Le mépris, entre oubli et reconnaissance

 

[Article paru dans le Sarkophage n°8]

Pourquoi, au sein de la gauche antiproductiviste, les questions de la reconnaissance et de son déni, le mépris, permettraient de faire une place pour une revendication politique de l’Humain ? Pourquoi ne pas admettre d’ajouter une dimension « morale » à toutes ces luttes sociales qui, aussi diverses soient-elles, ont en commun d’être des résistances dirigées contre toutes les formes d’inhumanité propres au capitalisme : mépris, humiliation, invisibilité, stigmatisation, condescendance, indifférence, etc. ?

DOCUMENTS FOURNIS:
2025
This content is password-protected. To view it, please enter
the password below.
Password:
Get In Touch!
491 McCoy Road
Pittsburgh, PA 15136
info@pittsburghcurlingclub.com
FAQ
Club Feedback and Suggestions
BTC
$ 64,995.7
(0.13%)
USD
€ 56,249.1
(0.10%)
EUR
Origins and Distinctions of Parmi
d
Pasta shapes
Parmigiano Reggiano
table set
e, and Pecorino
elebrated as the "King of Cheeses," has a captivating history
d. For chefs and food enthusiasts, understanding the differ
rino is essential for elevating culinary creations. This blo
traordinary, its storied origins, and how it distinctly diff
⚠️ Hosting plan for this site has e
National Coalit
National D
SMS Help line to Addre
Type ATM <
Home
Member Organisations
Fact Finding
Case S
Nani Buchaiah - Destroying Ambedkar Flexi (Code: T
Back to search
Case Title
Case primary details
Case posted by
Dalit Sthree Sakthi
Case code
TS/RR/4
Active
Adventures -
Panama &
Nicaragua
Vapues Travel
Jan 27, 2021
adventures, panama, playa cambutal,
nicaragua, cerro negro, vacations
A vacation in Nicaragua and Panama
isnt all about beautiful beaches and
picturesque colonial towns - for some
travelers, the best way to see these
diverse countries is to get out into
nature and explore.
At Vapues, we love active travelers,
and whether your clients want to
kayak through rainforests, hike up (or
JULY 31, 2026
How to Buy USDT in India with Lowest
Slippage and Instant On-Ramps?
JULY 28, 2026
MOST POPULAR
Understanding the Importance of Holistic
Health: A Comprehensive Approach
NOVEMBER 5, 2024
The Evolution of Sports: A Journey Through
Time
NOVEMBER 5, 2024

CONSIGNES:
A - Recopiez mot pour mot le passage de l'article sur le mépris qui va de "Le mépris, entre" à "indifférence, etc. ?", ces deux bornes incluses.
B - Dans quel numéro du Sarkophage l'article sur le mépris a-t-il paru ?

RÉPONSES:
A -
Le mépris, entre oubli et reconnaissance

 

[Article paru dans le Sarkophage n°8]

Pourquoi, au sein de la gauche antiproductiviste, les questions de la reconnaissance et de son déni, le mépris, permettraient de faire une place pour une revendication politique de l’Humain ? Pourquoi ne pas admettre d’ajouter une dimension « morale » à toutes ces luttes sociales qui, aussi diverses soient-elles, ont en commun d’être des résistances dirigées contre toutes les formes d’inhumanité propres au capitalisme : mépris, humiliation, invisibilité, stigmatisation, condescendance, indifférence, etc. ?

B - Dans le n°8.